The Fall TV season officially began this week, and you know what fall means: pumpkins, leaves, candy corn… and Halloween! As the spookiest Halloween of the year approaches, the television landscape is reflecting the change in season with the premieres of shows like American Horror Story, Scream Queens, and FOX's adaptation of The Exorcist , premiering this Friday. As you have probably already guessed, this new series is an adaptation of the 1973 horror classic of the same name, which featured a head-turning performance from young actress Linda Blair. But how is the Exorcist TV show different from the movie?
Actually, it's going to be quite different from the Exorcist that people know and love, since it's not a direct remake or faithful adaptation of the story that originated in William Peter Blatty's terrifying novel. So is this tale of possession simply inspired by the original novel and film, or is it some sort of updated sequel? The answer lies somewhere in between.
At the show's Television Critics Association panel last month, creator Jeremy Slater made it known that he wanted to avoid the problems that plagued the original film's less successful sequels. "The problem with all the sequels is that they were trying to duplicate the beats of the original film,” he said, as reported by Deadline. “We’re conscious of that: We can’t retell the same story. We can only make a show that you haven’t seen before with new characters."
Indeed, this version of The Exorcist does sport original characters that audiences will be unfamiliar with. Gone is possessed little Regan MacNeil and her mother Chris and the priests who helped save them. In their stead, viewers will be introduced to a new matriarch, Angela Rance, played by Academy Award-winning actress Geena Davis, along with her family and new priests played by Sense8's Alfonso Herrera and House Of Cards' Ben Daniels. And gone is the recognizable Georgetown setting of the film, replaced by the streets of Chicago.
But FOX's take on the terrifying tale doesn't stand completely separate from the franchise that spawned it. "It was important to let everyone know that this is a continuation of an existing story," Slater said at the TCA panel according to Variety. That publication's report on the panel then indicated that, "Those acknowledgements are in the first episode, and they're there in part to indicate that decades have passed, and audience members should not expect Fathers Karras and Merrin to 'show up' at the home of the Rance family."
(Of course, audience members shouldn't have been expecting Karras and Merrin to show up anyway seeing as how spoiler alert! they both kicked the bucket during the events of the 1973 film.)
So the small screen version of The Exorcist straddles a tricky line between being its own separate thing but also being a continuation of the same story. That blurred distinction between reboot and sequel is exemplified by the plot of the first season, which contains elements both foreign and familiar to fans of the original. Once again there are two priests: one an older man who is experienced in exorcisms, and one a younger man with a more modern take on religion and the devil.
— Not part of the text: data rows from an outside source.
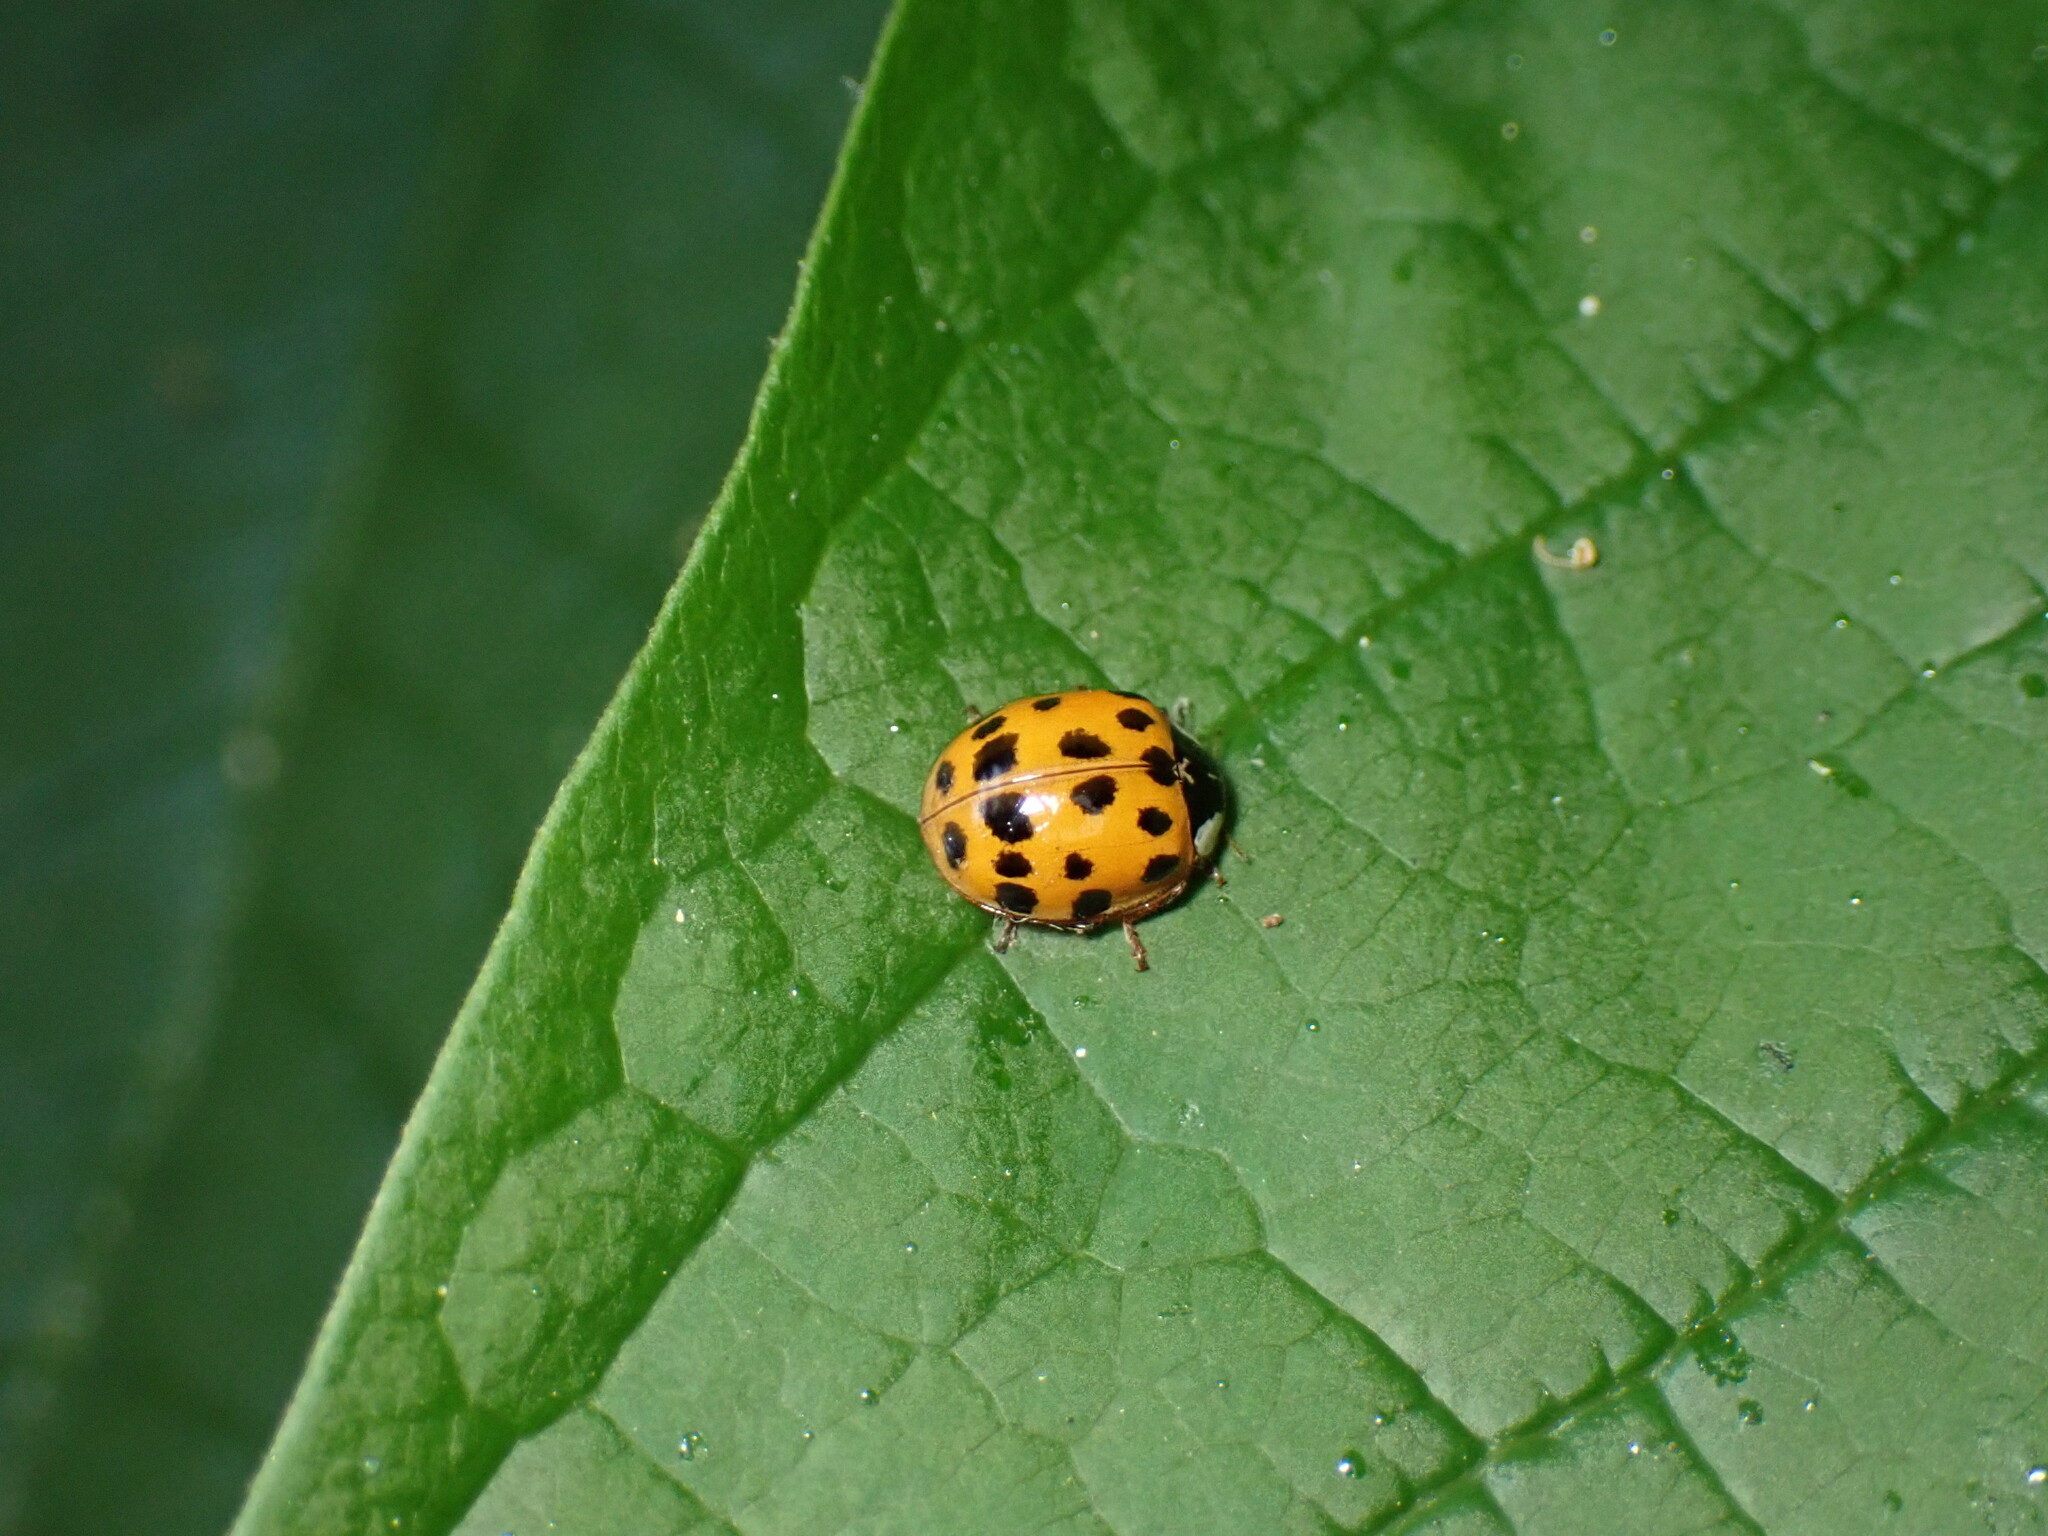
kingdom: Animalia
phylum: Arthropoda
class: Insecta
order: Coleoptera
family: Coccinellidae
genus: Harmonia
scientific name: Harmonia axyridis
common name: Harlequin ladybird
And once again they join forces to help a mother in need… except this time it's not a single mother and her only child, but rather a family of four: a panicked mother, a father, and two teenage daughters.
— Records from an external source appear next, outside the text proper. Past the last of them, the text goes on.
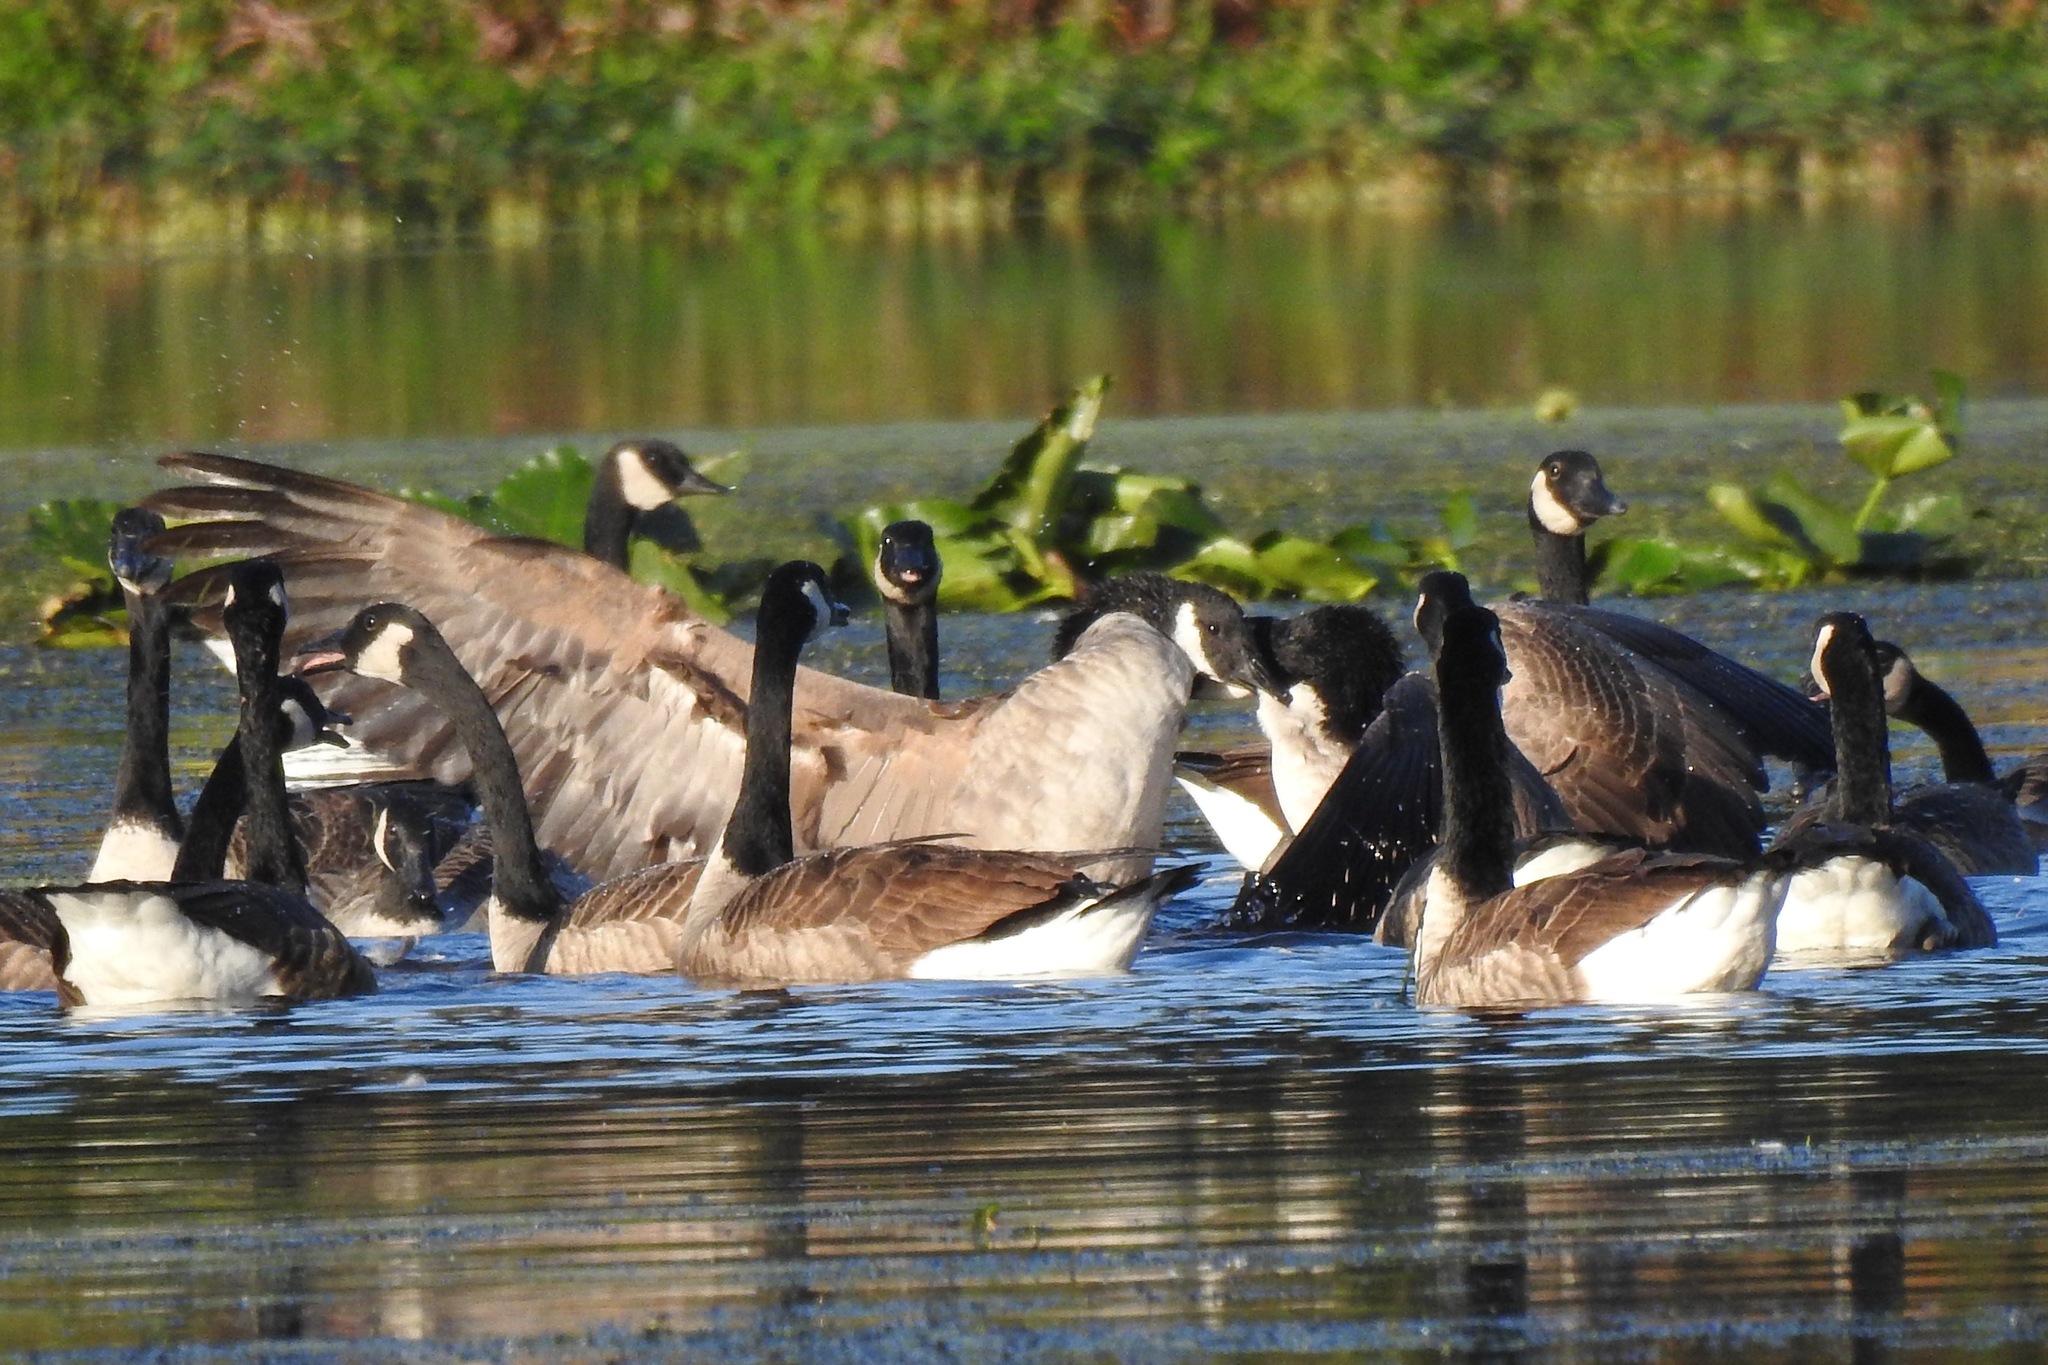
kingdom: Animalia
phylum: Chordata
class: Aves
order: Anseriformes
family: Anatidae
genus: Branta
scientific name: Branta canadensis
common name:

That brings us to perhaps the single biggest difference between this new generation of the Exorcist franchise and its source material. While the original was relatively straightforward — we all knew Regan was possessed from the beginning — the TV show will add a dash of mystery to the proceedings. "The pilot presents the possession as a mystery," Entertainment Weekly wrote in its review of the series. "You know someone as a demon in them, but who?" Is it the father, who has recently suffered a debilitating brain injury? The eldest daughter who has become a shut-in? The younger daughter who is hearing voices in the wall? Or perhaps even the panic-stricken mother herself?
That element of mystery speaks to the larger scope of the show as a whole which — as an extended series rather than one novel or one two-hour movie — has to sustain a story over (ideally) several years. "Even in the scripting phase, we were very conscious of the fact that you can't tell an ongoing series where every season, every year, it's just another American family undergoing a possession," Slater told the audience at TCA, according to IGN. "You would burn out the audience really fast. I don't know how to write that show. I wouldn't want to watch that show. So it was important to start laying in bread crumbs right from the beginning, start introducing … our bad guys who are out there."
A version of The Exorcist where humans are just as evil as the devil himself? Now that's a scary concept.